UNESCO reviews tsunami warning systems
UNESCO’s Intergovernmental Oceanographic Commission (IOC) will hold an international symposium from 12 to 14 February to take stock of lessons learned concerning tsunami preparedness over the past 13 years, and challenges ahead. The first meeting on the subject took place in March 2005, following the deadly Indian Ocean Tsunami of December 2004.
The symposium reflects the determination of the Director-General of UNESCO, Audrey Azoulay, to rally the international community’s support for the development of tsunami warning systems, prevention through education and public campaigns to raise awareness of signs indicating the approach of such events.
Considerable developments have occurred in the field since 2005: tsunami detection technologies have evolved, social media have become more important in times of danger, multiple risk systems have been developed, and awareness has increased.
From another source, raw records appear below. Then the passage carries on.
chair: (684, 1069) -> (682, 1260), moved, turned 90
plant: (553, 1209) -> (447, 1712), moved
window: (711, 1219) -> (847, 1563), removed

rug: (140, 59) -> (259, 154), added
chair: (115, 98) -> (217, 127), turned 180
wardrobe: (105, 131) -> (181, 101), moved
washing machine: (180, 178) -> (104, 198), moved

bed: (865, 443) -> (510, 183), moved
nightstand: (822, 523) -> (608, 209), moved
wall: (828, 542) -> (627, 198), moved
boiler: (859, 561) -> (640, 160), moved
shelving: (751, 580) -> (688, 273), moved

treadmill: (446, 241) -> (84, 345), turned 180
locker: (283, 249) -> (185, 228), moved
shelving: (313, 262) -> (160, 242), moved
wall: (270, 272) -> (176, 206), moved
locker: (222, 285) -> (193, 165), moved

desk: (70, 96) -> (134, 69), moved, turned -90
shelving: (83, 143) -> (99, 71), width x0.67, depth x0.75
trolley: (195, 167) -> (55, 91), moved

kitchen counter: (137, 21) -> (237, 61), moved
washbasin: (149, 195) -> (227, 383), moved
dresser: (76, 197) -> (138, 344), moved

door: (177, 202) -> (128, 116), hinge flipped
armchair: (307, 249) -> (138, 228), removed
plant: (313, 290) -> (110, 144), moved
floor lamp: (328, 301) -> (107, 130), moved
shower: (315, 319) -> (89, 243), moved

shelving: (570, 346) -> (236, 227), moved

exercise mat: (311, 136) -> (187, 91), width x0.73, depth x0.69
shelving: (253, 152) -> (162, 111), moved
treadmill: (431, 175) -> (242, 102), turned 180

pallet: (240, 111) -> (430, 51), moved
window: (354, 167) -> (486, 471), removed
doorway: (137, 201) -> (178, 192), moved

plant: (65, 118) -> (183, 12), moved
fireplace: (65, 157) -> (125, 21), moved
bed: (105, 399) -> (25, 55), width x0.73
The meeting, Advances in Tsunami Warning to Enhance Community Responses, aims to draw lessons from past tsunamis, assess the successes and weaknesses of warning systems and identify ways to improve them.
Over three days the meeting will bring together members of the scientific community and of monitoring networks, among them seismologists, researchers, representatives of civilian protection authorities, operational centres, national monitoring and prevention services, as well as the private sector.
The first Tsunami Warning System was created in the Pacific in 1965, five years after a devastating tsunami hit the coasts of Chile, Hawaii, Japan and the Philippines. UNESCO’s Intergovernmental Oceanographic Commission ensures the governance of the system which has served as a model for the establishment under the aegis of the IOC of three new warning systems since 2005; in the Indian Ocean, the Caribbean and Northest Atlantic, as well as the Mediterranean.